3) How do you avoid distraction / stay productive?
BF: I try to keep my phone out of sight. I also make a todo list at the beginning of each day and reflect on it just before I finish - this provides a sense of achievement.
S: Getting out of the house before work is definitely important - even if it's just walking to the station and back as if you were commuting, it helps to mentally prepare for the day ahead! Especially when most people are sleeping and working in the same room!
4) Are you well equipped working from home?
BF: Yes - I have been provided with a monitor, mouse, keyboard etc.
S: Yes I am well equipped. My company offers a '£100 make your office more comfortable' grant, so we all have the equipment we need. Wifi is of course always a problem, but everyone is understanding of these issues.
5) Do you feel supported by your company?
BF: Yes - they have provided extensive support to facilitate a healthy and productive working from home environment.
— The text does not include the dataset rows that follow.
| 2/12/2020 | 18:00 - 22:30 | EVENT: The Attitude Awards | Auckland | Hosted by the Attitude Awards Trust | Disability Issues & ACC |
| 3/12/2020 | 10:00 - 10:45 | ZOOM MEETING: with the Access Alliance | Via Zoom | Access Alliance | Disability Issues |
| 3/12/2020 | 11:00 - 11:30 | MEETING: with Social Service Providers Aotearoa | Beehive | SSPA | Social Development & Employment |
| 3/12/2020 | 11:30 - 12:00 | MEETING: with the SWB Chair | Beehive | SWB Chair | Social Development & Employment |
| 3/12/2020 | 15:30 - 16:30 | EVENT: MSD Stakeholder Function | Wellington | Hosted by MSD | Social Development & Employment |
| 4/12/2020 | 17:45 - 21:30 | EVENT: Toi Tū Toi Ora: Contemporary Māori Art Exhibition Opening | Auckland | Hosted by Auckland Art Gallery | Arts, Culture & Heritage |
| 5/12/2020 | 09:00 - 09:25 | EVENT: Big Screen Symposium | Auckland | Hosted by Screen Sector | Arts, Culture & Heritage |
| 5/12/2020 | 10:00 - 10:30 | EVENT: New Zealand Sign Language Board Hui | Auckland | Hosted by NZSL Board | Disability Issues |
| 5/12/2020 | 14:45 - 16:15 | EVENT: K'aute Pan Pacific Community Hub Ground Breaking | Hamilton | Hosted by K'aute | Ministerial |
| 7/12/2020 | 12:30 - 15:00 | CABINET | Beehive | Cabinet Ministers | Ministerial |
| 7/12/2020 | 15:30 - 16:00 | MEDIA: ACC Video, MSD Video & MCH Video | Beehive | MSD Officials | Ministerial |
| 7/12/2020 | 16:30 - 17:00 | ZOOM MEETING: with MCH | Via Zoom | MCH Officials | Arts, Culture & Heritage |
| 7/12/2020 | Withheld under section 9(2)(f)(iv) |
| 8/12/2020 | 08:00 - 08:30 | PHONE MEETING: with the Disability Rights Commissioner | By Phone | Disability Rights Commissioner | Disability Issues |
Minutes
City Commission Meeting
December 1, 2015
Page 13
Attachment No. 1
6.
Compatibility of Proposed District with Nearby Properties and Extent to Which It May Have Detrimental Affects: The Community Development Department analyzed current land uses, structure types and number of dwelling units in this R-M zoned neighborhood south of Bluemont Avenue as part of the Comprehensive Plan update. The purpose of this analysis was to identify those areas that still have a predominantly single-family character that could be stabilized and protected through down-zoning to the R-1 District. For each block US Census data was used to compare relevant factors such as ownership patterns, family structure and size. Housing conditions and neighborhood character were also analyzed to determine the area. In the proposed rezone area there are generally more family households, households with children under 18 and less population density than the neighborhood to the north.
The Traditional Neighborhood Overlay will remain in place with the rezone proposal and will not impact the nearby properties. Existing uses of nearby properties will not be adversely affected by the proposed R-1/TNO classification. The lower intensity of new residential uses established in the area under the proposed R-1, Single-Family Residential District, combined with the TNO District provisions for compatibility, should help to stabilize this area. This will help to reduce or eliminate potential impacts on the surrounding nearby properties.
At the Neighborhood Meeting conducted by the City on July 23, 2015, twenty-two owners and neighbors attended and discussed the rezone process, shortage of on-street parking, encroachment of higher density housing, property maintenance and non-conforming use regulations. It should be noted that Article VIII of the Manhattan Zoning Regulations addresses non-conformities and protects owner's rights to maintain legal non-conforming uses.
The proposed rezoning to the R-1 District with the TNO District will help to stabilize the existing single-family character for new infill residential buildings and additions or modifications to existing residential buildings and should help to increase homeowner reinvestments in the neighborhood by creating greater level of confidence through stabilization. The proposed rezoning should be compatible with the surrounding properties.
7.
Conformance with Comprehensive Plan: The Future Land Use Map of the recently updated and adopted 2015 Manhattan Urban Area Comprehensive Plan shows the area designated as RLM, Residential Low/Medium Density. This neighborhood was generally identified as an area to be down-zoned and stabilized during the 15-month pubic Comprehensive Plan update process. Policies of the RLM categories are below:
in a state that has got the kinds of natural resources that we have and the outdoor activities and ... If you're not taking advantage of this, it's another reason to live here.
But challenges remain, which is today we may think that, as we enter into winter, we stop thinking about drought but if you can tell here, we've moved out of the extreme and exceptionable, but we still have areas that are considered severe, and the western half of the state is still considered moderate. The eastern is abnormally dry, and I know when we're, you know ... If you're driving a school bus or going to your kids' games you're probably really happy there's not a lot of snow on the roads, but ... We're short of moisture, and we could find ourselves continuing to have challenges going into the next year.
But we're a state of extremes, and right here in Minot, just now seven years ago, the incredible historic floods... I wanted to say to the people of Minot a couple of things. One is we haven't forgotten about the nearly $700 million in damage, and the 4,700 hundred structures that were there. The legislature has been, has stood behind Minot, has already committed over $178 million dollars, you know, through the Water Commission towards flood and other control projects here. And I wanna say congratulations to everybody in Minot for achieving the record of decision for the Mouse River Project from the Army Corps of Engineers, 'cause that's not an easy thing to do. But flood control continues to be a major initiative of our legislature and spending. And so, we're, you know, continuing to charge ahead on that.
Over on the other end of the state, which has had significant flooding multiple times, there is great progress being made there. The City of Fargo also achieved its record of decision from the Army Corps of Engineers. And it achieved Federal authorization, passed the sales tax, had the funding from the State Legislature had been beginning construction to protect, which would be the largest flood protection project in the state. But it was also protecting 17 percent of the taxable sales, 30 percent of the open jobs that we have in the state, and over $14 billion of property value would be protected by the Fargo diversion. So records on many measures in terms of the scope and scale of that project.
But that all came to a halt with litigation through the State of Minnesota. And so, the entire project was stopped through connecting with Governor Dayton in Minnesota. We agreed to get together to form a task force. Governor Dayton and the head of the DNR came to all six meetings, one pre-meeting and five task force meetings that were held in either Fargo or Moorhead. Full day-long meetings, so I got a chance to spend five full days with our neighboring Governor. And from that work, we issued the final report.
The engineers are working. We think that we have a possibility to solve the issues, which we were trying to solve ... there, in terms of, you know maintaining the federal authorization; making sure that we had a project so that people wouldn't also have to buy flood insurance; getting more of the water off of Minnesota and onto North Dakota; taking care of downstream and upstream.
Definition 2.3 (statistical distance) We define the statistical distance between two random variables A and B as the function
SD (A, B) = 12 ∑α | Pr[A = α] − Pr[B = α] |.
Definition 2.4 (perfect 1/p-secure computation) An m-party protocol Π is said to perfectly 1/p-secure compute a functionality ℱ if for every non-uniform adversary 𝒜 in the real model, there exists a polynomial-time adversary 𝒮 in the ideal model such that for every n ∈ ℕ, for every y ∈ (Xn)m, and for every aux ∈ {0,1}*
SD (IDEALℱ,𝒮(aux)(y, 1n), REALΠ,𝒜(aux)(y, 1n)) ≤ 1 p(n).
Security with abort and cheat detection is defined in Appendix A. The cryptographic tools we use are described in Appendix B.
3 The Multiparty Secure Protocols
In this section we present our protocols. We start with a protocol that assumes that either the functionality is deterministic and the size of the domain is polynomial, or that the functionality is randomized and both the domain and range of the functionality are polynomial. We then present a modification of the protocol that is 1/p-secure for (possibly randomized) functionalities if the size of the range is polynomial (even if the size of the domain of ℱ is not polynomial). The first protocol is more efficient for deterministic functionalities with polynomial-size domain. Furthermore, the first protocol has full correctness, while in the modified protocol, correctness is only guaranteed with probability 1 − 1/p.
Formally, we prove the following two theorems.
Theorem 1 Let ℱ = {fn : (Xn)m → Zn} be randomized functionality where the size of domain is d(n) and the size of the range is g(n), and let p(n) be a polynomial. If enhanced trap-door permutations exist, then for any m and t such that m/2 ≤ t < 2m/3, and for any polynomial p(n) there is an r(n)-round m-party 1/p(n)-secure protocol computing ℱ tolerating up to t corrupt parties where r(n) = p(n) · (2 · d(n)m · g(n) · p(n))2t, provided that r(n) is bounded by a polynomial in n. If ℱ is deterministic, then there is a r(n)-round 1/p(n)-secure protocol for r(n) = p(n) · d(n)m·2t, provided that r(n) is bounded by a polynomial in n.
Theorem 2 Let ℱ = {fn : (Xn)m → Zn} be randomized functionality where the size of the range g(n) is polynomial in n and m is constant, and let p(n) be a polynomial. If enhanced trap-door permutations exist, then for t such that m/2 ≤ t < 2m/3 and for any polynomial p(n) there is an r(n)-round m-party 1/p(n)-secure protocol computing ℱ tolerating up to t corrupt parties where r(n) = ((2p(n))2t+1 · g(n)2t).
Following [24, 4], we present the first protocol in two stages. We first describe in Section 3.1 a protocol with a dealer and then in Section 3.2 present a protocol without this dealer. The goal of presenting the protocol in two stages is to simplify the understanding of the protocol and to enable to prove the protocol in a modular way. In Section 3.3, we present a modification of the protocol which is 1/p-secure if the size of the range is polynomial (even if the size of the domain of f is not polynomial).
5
S: Very - mental health is spoken about frequently - we have weekly socials online so everyone knows what's going on in the wider company. The employees are praised for their work perhaps more frequently than in the office.
6) Is there anything you think your company could be doing to improve your WFH experience?
BF: Not really - it is just very hard to learn the required skills. I hope they remain sympathetic to our situation and understanding of the difficulties.
S: It’s difficult to build relationships with the wider company without being in an office and contributing to random conversations, so a sort of group chat where people are constantly posting articles or just having general discussions would help.
7) Do you have any tips for someone about to start remotely?
BF: Ask lots of questions - don't be afraid to shout out for help. It can feel uncomfortable if you feel you're constantly nagging but better than just sitting around and/or getting it wrong. Ultimately, your team wants you to succeed and that might mean answering a few extra questions here and there.
S: Don't be concerned by the eerie silence in the first few weeks - it's just as hard for managers to integrate and onboard people into the team as it is for the new employees to join! Stay positive!